Assignment >>
Omitting the pictures, output all of the records precisely as written.

[Records from a collection]
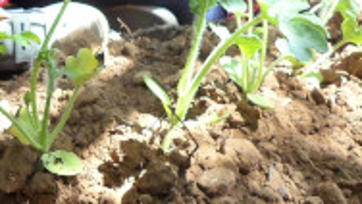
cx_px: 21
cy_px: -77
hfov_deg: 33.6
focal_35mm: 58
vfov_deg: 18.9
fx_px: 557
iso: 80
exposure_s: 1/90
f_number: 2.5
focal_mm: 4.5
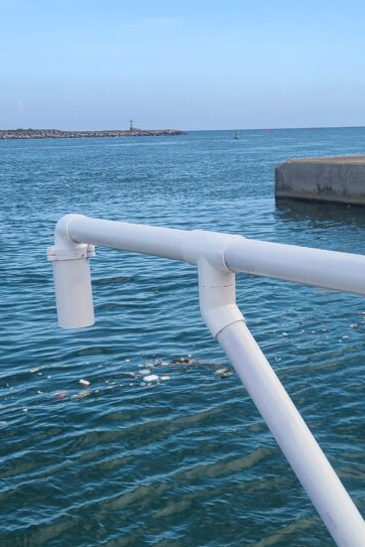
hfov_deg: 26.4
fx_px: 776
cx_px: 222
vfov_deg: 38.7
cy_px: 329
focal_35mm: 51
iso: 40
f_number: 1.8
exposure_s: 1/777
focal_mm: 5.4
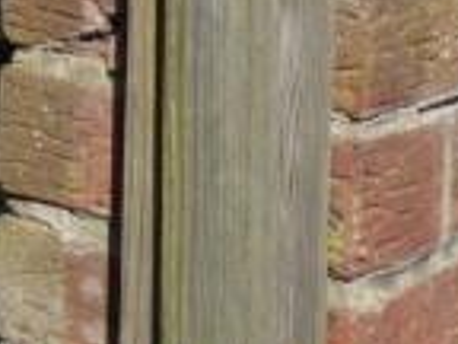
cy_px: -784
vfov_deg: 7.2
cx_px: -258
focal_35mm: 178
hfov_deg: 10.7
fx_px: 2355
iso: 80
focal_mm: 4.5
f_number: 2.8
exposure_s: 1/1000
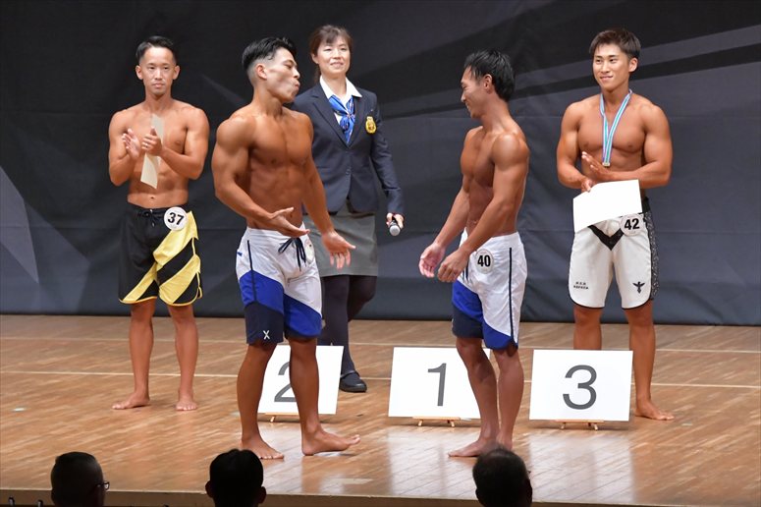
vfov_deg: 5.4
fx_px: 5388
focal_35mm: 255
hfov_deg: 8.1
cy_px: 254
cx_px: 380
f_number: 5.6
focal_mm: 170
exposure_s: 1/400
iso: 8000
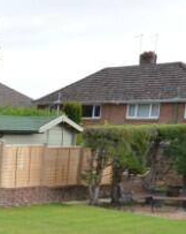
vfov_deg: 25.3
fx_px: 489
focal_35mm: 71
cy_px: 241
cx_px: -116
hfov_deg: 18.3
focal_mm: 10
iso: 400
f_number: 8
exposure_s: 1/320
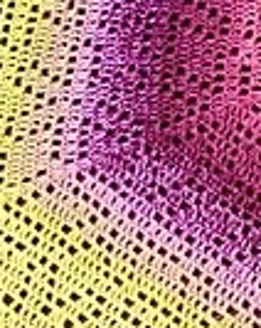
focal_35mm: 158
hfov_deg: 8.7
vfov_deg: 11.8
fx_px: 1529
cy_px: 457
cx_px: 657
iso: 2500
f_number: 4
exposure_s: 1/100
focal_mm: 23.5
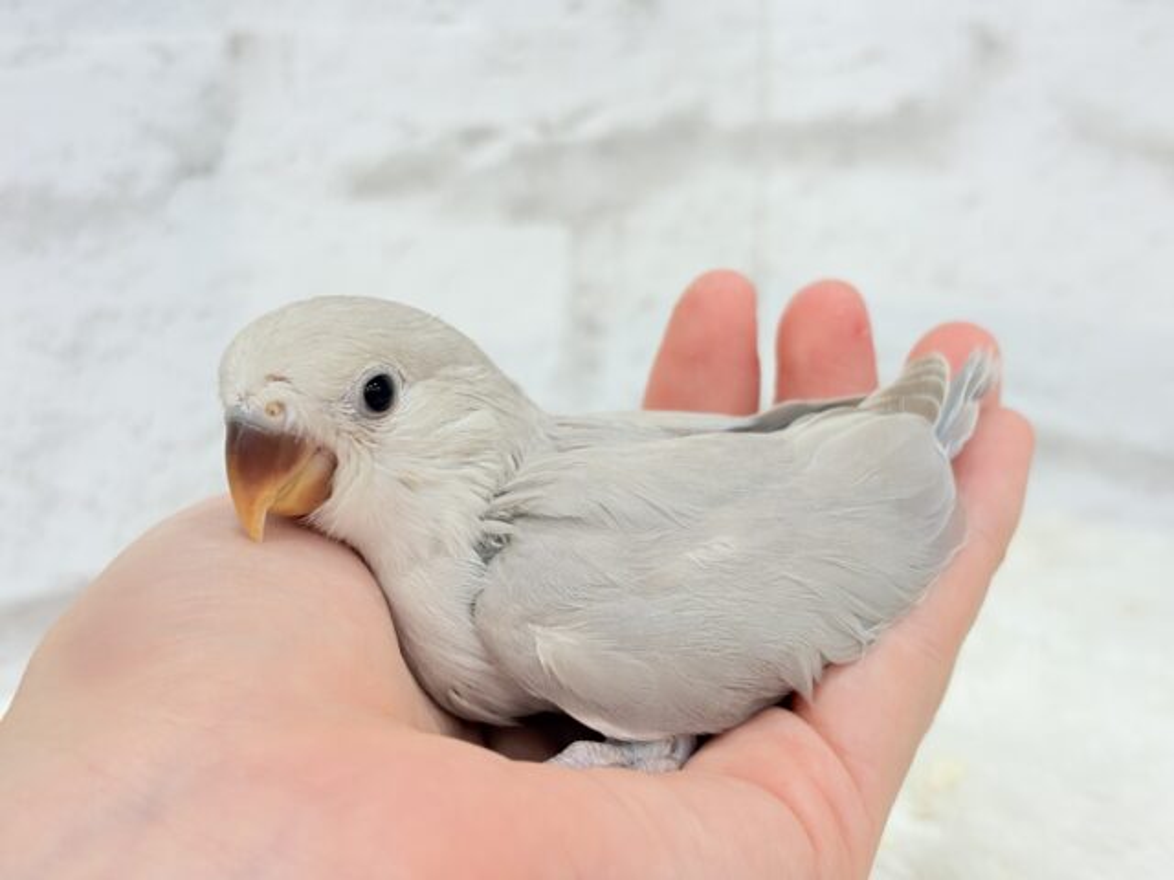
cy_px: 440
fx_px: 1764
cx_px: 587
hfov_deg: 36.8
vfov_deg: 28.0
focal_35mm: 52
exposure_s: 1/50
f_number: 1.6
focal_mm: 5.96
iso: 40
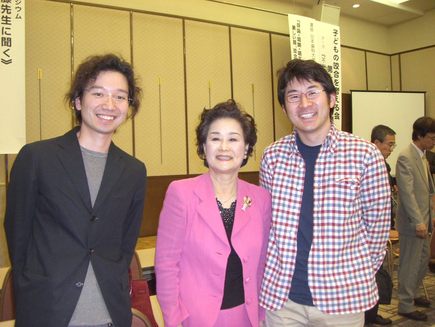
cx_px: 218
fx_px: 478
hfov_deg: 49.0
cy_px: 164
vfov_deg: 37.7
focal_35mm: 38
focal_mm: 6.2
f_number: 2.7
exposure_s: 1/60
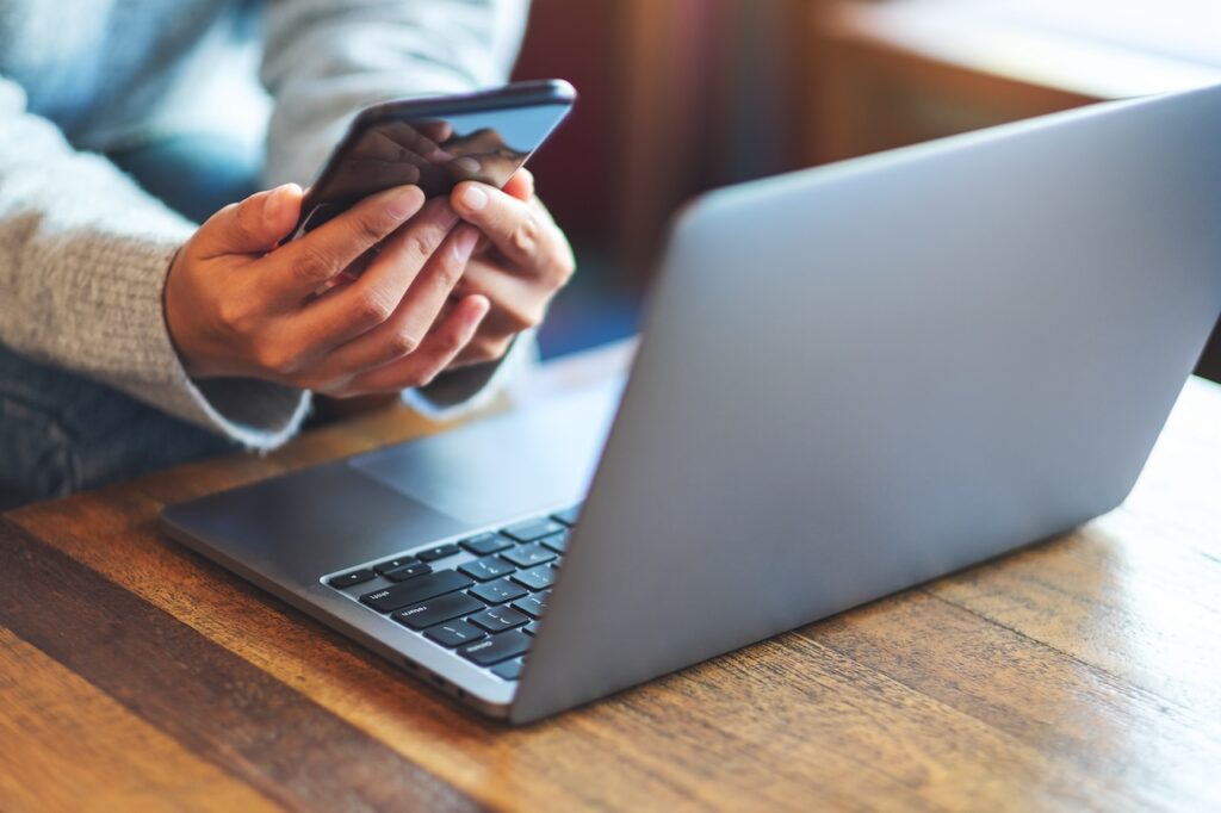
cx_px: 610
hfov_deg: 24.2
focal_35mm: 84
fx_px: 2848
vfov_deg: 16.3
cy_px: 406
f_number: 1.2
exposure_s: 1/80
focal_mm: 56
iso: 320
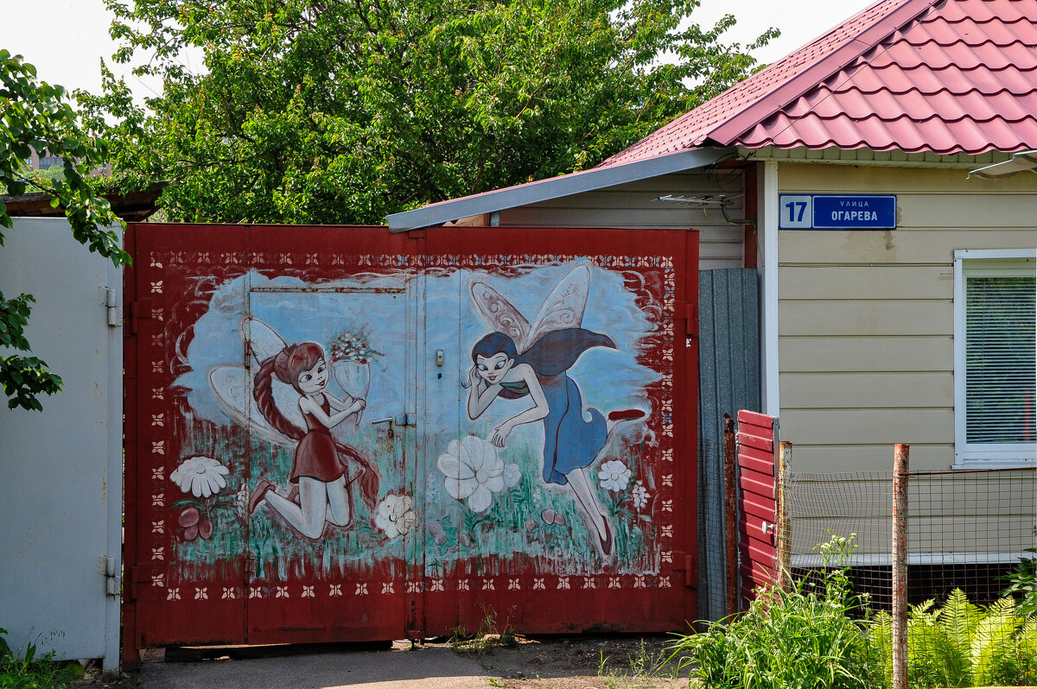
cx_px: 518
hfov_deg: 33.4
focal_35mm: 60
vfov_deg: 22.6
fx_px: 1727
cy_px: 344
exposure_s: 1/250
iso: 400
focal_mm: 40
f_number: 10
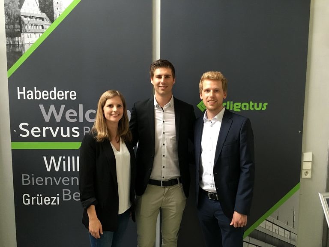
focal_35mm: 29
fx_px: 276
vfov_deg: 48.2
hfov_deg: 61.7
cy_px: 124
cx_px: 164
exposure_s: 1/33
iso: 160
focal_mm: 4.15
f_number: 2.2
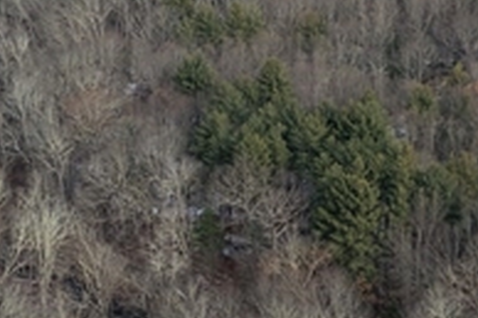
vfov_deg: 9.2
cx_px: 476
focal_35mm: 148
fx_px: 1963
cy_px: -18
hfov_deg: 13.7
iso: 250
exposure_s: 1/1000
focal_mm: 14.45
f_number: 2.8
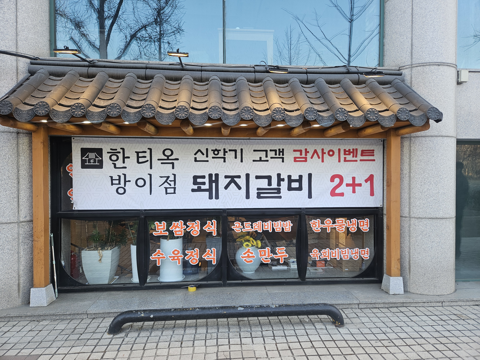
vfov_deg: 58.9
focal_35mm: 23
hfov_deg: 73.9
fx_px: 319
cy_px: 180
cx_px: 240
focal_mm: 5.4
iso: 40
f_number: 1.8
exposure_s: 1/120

Answer box >>
cx_px: 21
cy_px: -77
hfov_deg: 33.6
focal_35mm: 58
vfov_deg: 18.9
fx_px: 557
iso: 80
exposure_s: 1/90
f_number: 2.5
focal_mm: 4.5
hfov_deg: 26.4
fx_px: 776
cx_px: 222
vfov_deg: 38.7
cy_px: 329
focal_35mm: 51
iso: 40
f_number: 1.8
exposure_s: 1/777
focal_mm: 5.4
cy_px: -784
vfov_deg: 7.2
cx_px: -258
focal_35mm: 178
hfov_deg: 10.7
fx_px: 2355
iso: 80
focal_mm: 4.5
f_number: 2.8
exposure_s: 1/1000
vfov_deg: 5.4
fx_px: 5388
focal_35mm: 255
hfov_deg: 8.1
cy_px: 254
cx_px: 380
f_number: 5.6
focal_mm: 170
exposure_s: 1/400
iso: 8000
vfov_deg: 25.3
fx_px: 489
focal_35mm: 71
cy_px: 241
cx_px: -116
hfov_deg: 18.3
focal_mm: 10
iso: 400
f_number: 8
exposure_s: 1/320
focal_35mm: 158
hfov_deg: 8.7
vfov_deg: 11.8
fx_px: 1529
cy_px: 457
cx_px: 657
iso: 2500
f_number: 4
exposure_s: 1/100
focal_mm: 23.5
cy_px: 440
fx_px: 1764
cx_px: 587
hfov_deg: 36.8
vfov_deg: 28.0
focal_35mm: 52
exposure_s: 1/50
f_number: 1.6
focal_mm: 5.96
iso: 40
cx_px: 218
fx_px: 478
hfov_deg: 49.0
cy_px: 164
vfov_deg: 37.7
focal_35mm: 38
focal_mm: 6.2
f_number: 2.7
exposure_s: 1/60
cx_px: 610
hfov_deg: 24.2
focal_35mm: 84
fx_px: 2848
vfov_deg: 16.3
cy_px: 406
f_number: 1.2
exposure_s: 1/80
focal_mm: 56
iso: 320
cx_px: 518
hfov_deg: 33.4
focal_35mm: 60
vfov_deg: 22.6
fx_px: 1727
cy_px: 344
exposure_s: 1/250
iso: 400
focal_mm: 40
f_number: 10
focal_35mm: 29
fx_px: 276
vfov_deg: 48.2
hfov_deg: 61.7
cy_px: 124
cx_px: 164
exposure_s: 1/33
iso: 160
focal_mm: 4.15
f_number: 2.2
vfov_deg: 9.2
cx_px: 476
focal_35mm: 148
fx_px: 1963
cy_px: -18
hfov_deg: 13.7
iso: 250
exposure_s: 1/1000
focal_mm: 14.45
f_number: 2.8
vfov_deg: 58.9
focal_35mm: 23
hfov_deg: 73.9
fx_px: 319
cy_px: 180
cx_px: 240
focal_mm: 5.4
iso: 40
f_number: 1.8
exposure_s: 1/120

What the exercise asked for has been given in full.